Since Skinnef was already incarcerated and serving a sentence for armed robbery, the decision Judge Coleman faced in determining the proper credit for confinement was essentially one of determining whether he was going to allow the sentences for armed robbery and manslaughter to run concurrently or consecutively. The record is clear that he chose the latter.

¶ 34. Such assertion enjoys no support in the record before this Court. The only remark by Judge Coleman on this issue is this, “He is entitled to whatever time that he has served on that....” Such a remark does not suggest a decision, made consciously or otherwise, to address whether the sentence was intended to be served consecutively or concurrently. Rather, the most appropriate reading of Judge Coleman’s remark is that he intended for Skinner to receive that credit required by law.

¶ 35. Accordingly, the decision made by Judge Coleman was not a finding of fact, but rather addressed a question of law. While this Court gives deference to a trial court’s findings of fact, where supported by substantial evidence, Meeks v. State, 781 So.2d 109 (¶ 9) (Miss.2001), we do not accord any deference to a trial court’s findings of law, but rather review them de novo. Brown v. State, 731 So.2d 595 (¶ 6) (Miss.1999).

¶36. When the facts of this case are reviewed, and the proper standard of review applied to the matters of law, we are led inescapably to the following findings of *226law (1) the reversal and rendering of Skinner’s armed robbery conviction vacated and voided that conviction as of November 27, 1990, (2) that when Skinner was sentenced on May 18, 1998, on the charge of manslaughter, the armed robbery conviction did not exist, and for purposes of sentencing on the charge of manslaughter had never existed, (3) that when Skinner’s armed robbery conviction was nullified, all time spent incarcerated between October 18, 1996 and May 18, 1998, was spent solely awaiting trial on the charge of murder, and (4) that all time which Skinner spent awaiting trial on the charge of murder should have been credited against his ultimate sentence.

¶ 37. Where a trial judge has misapplied the daw, he has, as a matter of law, abused his discretion. Under these circumstances, this Court should not hesitate to reverse him. McClendon v. State, 539 So.2d 1375, 1377 (Miss.1989).

¶ 38. Therefore, I would reverse and hold that Skinner should be credited with time served from the date of his arrest, October 18,1996.

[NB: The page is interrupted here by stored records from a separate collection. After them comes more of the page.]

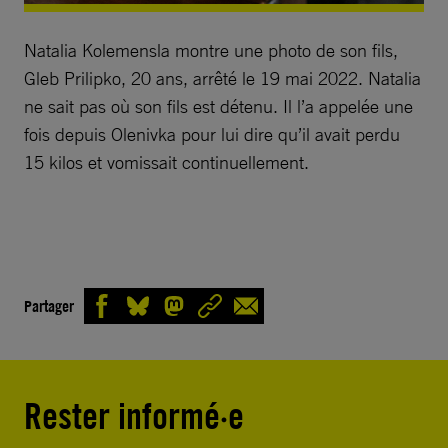
Natalia Kolemensla montre une photo de son fils,
Gleb Prilipko, 20 ans, arrêté le 19 mai 2022. Natalia
ne sait pas où son fils est détenu. Il l’a appelée une
fois depuis Olenivka pour lui dire qu’il avait perdu
15 kilos et vomissait continuellement.
Partager
Rester informé·e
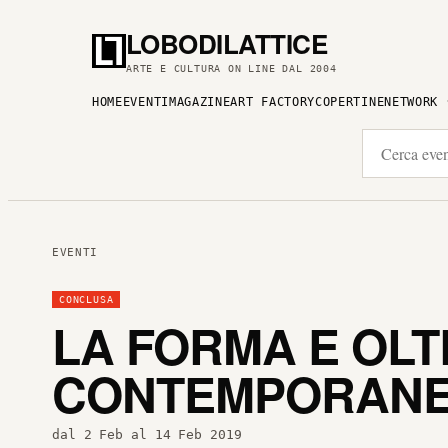
LOBODILATTICE
ARTE E CULTURA ON LINE DAL 2004
HOME
EVENTI
MAGAZINE
ART FACTORY
COPERTINE
NETWORK
EVENTI
CONCLUSA
LA FORMA E OLT
CONTEMPORAN
dal 2 Feb al 14 Feb 2019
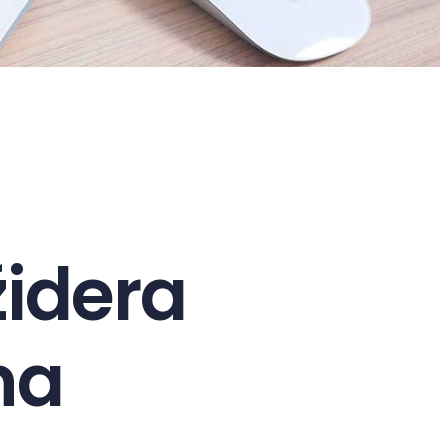
židera
na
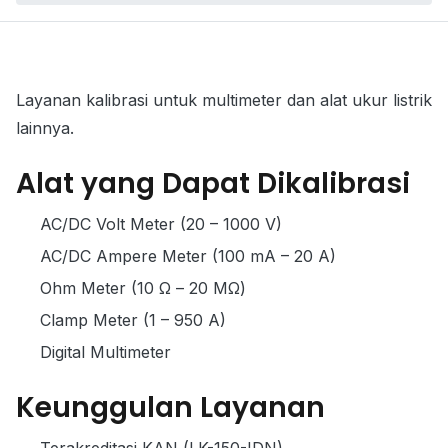
Layanan kalibrasi untuk multimeter dan alat ukur listrik
lainnya.
Alat yang Dapat Dikalibrasi
AC/DC Volt Meter (20 – 1000 V)
AC/DC Ampere Meter (100 mA – 20 A)
Ohm Meter (10 Ω – 20 MΩ)
Clamp Meter (1 – 950 A)
Digital Multimeter
Keunggulan Layanan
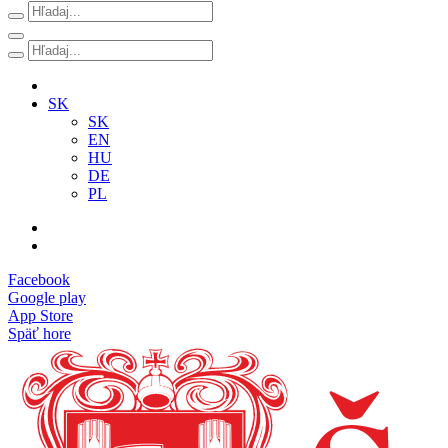
SK
SK
EN
HU
DE
PL
Facebook
Google play
App Store
Späť hore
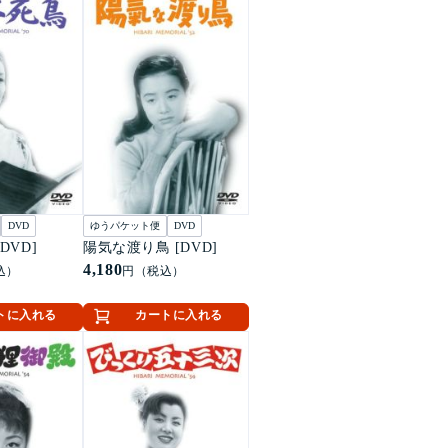
DVD
ゆうパケット便
DVD
DVD]
陽気な渡り鳥 [DVD]
4,180
込）
円（税込）
トに入れる
カートに入れる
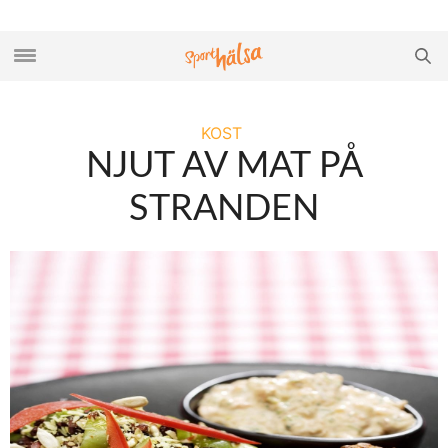
KOST
NJUT AV MAT PÅ
STRANDEN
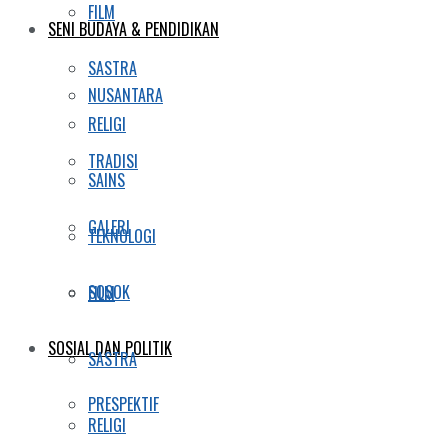
FILM
SENI BUDAYA & PENDIDIKAN
SASTRA
NUSANTARA
RELIGI
TRADISI
SAINS
GALERI
TEKNOLOGI
SOSOK
FILM
SOSIAL DAN POLITIK
SASTRA
PRESPEKTIF
RELIGI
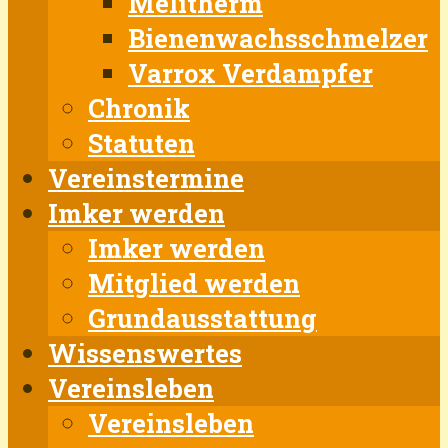
Melitherm
Bienenwachsschmelzer
Varrox Verdampfer
Chronik
Statuten
Vereinstermine
Imker werden
Imker werden
Mitglied werden
Grundausstattung
Wissenswertes
Vereinsleben
Vereinsleben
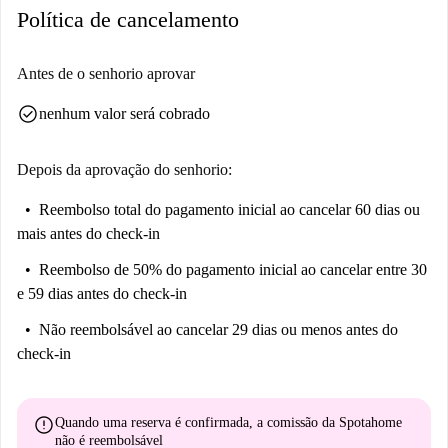
Política de cancelamento
gastronômicas, incluindo o Teupitzer Klause e o Bring'n Pizza, esta
localização combina conveniência e charme para a vida na cidade.
Reserve sua próxima casa com a Spotahome!
Antes de o senhorio aprovar
check_circle
nenhum valor será cobrado
Depois da aprovação do senhorio:
Reembolso total do pagamento inicial
ao cancelar 60 dias ou
mais antes do check-in
Reembolso de 50% do pagamento inicial
ao cancelar entre 30
e 59 dias antes do check-in
Não reembolsável
ao cancelar 29 dias ou menos antes do
check-in
error
Quando uma reserva é confirmada, a comissão da Spotahome
não é reembolsável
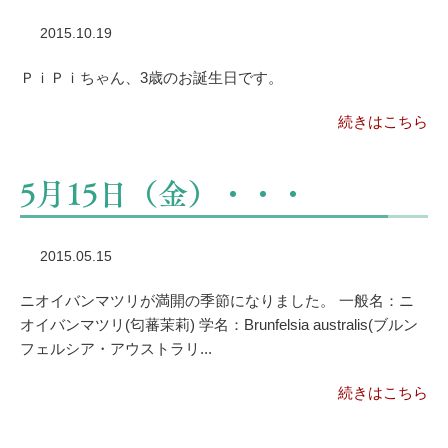
2015.10.19
ＰｉＰｉちゃん、3歳のお誕生日です。
続きはこちら
5月15日（金）・・・
2015.05.15
ニオイバンマツリが満開の季節になりました。 一般名：ニ
オイバンマツリ(匂蕃茉莉) 学名：Brunfelsia australis(ブルン
フェルシア・アウストラリ...
続きはこちら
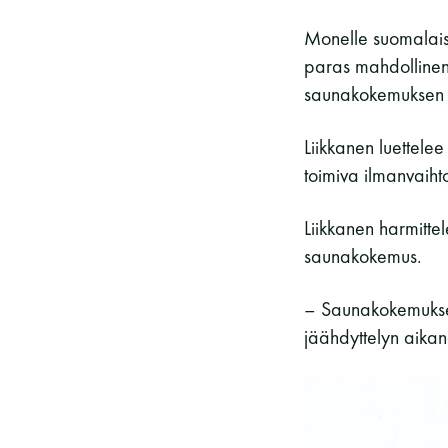
Monelle suomalaise
paras mahdollinen.
saunakokemuksen op
Liikkanen luettelee
toimiva ilmanvaihto
Liikkanen harmitte
saunakokemus.
– Saunakokemukseen
jäähdyttelyn aikan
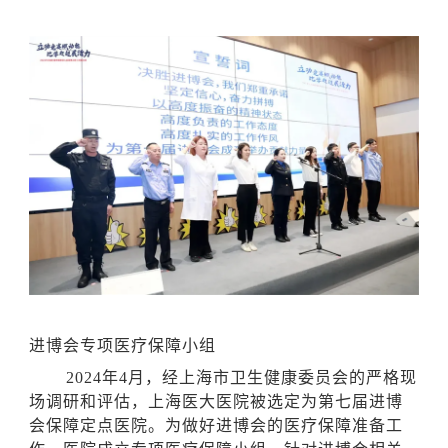
进博会专项医疗保障小组
2024年4月，经上海市卫生健康委员会的严格现
场调研和评估，上海医大医院被选定为第七届进博
会保障定点医院。为做好进博会的医疗保障准备工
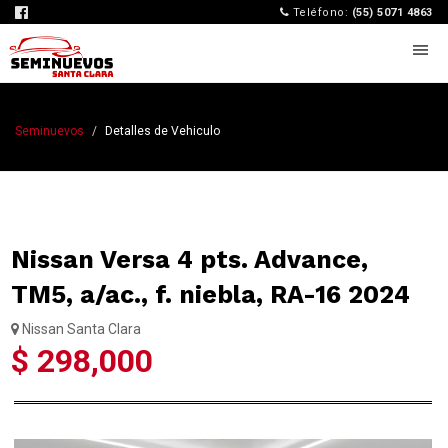
Teléfono:
(55) 5071 4863
Seminuevos
Detalles de Vehiculo
Nissan Versa 4 pts. Advance,
TM5, a/ac., f. niebla, RA-16 2024
Nissan Santa Clara
$ 298,000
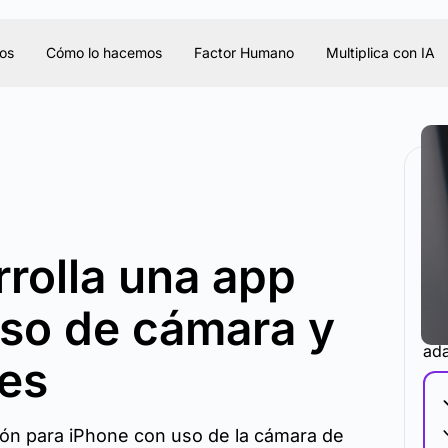
os
Cómo lo hacemos
Factor Humano
Multiplica con IA
rrolla una app
uso de cámara y
La 
ada
nes
ión para iPhone con uso de la cámara de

PAYNE and IRVING, JJ., join this dissent.

. That order stated:

This day this cause came on for hearing upon the petition for post-conviction relief heretofore filed herein by the defendant, and the court having examined said petition pursuant to the provisions of Section 99-39-11(2) finds that it is manifest that the defendant is not entitled to any relief.
It is therefore ordered and adjudged that the Defendant’s petition for post conviction relief should be, and it is hereby dismissed.
The Clerk is hereby directed to furnish the Defendant and the Clerk of the Miss. Supreme Court with a copy of this order.